Activity:
If a line of the data below holds the word "results", list it.
Recorded data: Begin
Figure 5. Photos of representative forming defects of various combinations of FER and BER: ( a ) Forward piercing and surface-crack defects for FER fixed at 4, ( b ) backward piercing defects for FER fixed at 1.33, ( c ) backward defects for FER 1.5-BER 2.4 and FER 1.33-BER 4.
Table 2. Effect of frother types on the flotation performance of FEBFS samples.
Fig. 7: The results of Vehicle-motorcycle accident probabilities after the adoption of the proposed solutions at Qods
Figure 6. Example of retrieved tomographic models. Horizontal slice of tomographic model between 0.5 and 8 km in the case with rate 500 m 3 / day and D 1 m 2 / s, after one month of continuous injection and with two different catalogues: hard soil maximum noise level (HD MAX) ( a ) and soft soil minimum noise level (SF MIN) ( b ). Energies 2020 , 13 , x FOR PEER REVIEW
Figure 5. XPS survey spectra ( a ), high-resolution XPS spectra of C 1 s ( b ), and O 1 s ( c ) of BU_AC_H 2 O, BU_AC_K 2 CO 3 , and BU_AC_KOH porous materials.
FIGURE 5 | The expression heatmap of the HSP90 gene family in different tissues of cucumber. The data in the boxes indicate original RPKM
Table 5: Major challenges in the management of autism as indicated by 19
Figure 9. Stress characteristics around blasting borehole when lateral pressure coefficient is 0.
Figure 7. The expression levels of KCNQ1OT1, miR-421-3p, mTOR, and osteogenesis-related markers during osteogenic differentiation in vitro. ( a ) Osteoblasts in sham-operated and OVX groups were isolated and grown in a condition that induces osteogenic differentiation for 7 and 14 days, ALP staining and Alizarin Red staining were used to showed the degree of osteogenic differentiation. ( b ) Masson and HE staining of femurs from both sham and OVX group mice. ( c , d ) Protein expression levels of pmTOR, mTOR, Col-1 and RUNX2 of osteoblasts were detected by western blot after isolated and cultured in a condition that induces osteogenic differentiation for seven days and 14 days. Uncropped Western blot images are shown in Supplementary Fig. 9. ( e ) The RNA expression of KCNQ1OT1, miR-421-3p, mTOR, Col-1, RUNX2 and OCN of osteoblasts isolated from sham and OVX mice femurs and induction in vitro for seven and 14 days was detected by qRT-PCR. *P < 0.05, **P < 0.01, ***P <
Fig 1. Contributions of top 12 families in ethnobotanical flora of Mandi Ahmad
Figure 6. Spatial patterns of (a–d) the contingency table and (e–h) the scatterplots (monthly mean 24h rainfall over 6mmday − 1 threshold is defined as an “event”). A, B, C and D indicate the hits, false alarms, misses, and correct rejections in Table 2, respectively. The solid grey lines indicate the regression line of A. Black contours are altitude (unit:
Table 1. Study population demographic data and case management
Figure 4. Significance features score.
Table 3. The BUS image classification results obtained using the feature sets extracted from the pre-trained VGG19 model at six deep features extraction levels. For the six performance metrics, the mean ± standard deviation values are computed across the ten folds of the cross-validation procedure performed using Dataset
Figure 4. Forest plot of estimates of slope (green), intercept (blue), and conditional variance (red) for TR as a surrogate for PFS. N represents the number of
Recorded data: End
Completed task:
Fig. 7: The results of Vehicle-motorcycle accident probabilities after the adoption of the proposed solutions at Qods
Table 3. The BUS image classification results obtained using the feature sets extracted from the pre-trained VGG19 model at six deep features extraction levels. For the six performance metrics, the mean ± standard deviation values are computed across the ten folds of the cross-validation procedure performed using Dataset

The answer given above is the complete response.